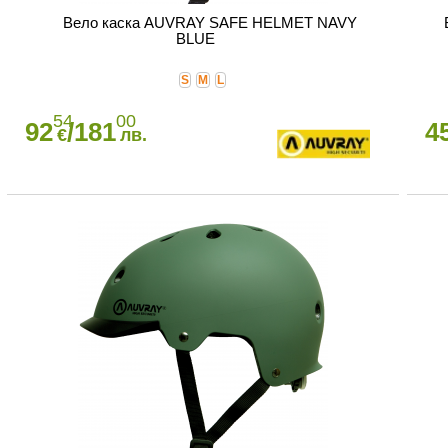
Вело каска AUVRAY SAFE HELMET NAVY
BLUE
S
M
L
54
00
92
/181
4
€
лв.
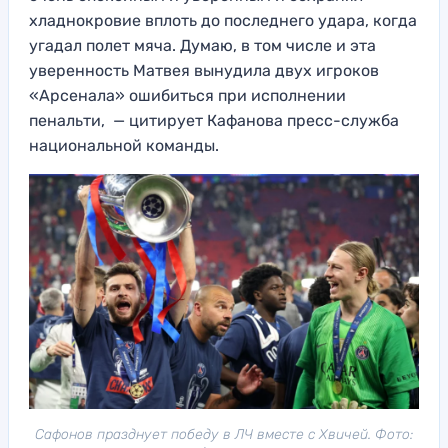
хладнокровие вплоть до последнего удара, когда
угадал полет мяча. Думаю, в том числе и эта
уверенность Матвея вынудила двух игроков
«Арсенала» ошибиться при исполнении
пенальти, — цитирует Кафанова пресс-служба
национальной команды.
Сафонов празднует победу в ЛЧ вместе с Хвичей. Фото:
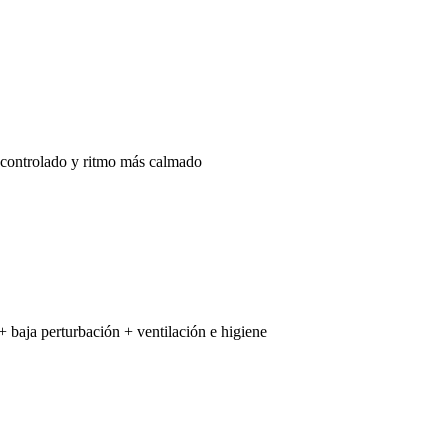
 controlado y ritmo más calmado
+ baja perturbación + ventilación e higiene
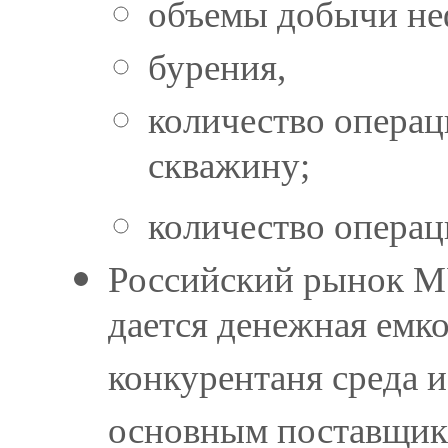
объемы добычи не
бурения,
количество опера
скважину;
количество опера
Российский рынок М
дается денежная емк
конкурентаня среда и
основным поставщика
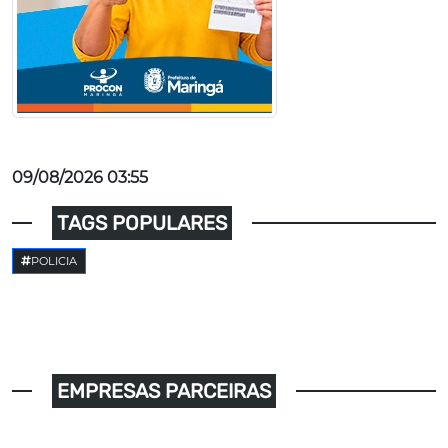
09/08/2026 03:55
TAGS POPULARES
POLICIA
EMPRESAS PARCEIRAS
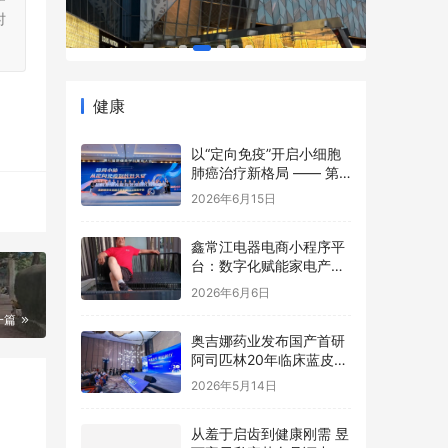
时
健康
以“定向免疫”开启小细胞
肺癌治疗新格局 —— 第
七届肺癌多学科鹭岛大会
2026年6月15日
TCE前沿论坛成功举办
鑫常江电器电商小程序平
台：数字化赋能家电产
业，开启智慧零售新篇章
2026年6月6日
一篇
奥吉娜药业发布国产首研
阿司匹林20年临床蓝皮
书，魏国平：“原研”是历
2026年5月14日
史坐标，不是终极标准
从羞于启齿到健康刚需 昱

+ + + + + + +

Directive - Would you copy all of the data exactly? Keep the pictures out of it.

Finished exercise -
Вело каска AUVRAY SAFE HELMET NAVY
BLUE
S
M
L
54
00
92
/181
4
€
лв.
хладнокровие вплоть до последнего удара, когда
угадал полет мяча. Думаю, в том числе и эта
уверенность Матвея вынудила двух игроков
«Арсенала» ошибиться при исполнении
пенальти, — цитирует Кафанова пресс-служба
национальной команды.
Сафонов празднует победу в ЛЧ вместе с Хвичей. Фото:
 controlado y ritmo más calmado
+ baja perturbación + ventilación e higiene
объемы добычи не
бурения,
количество опера
скважину;
количество опера
Российский рынок М
дается денежная емк
конкурентаня среда и
основным поставщика
09/08/2026 03:55
TAGS POPULARES
POLICIA
EMPRESAS PARCEIRAS
时
健康
以“定向免疫”开启小细胞
肺癌治疗新格局 —— 第
七届肺癌多学科鹭岛大会
2026年6月15日
TCE前沿论坛成功举办
鑫常江电器电商小程序平
台：数字化赋能家电产
业，开启智慧零售新篇章
2026年6月6日
一篇
奥吉娜药业发布国产首研
阿司匹林20年临床蓝皮
书，魏国平：“原研”是历
2026年5月14日
史坐标，不是终极标准
从羞于启齿到健康刚需 昱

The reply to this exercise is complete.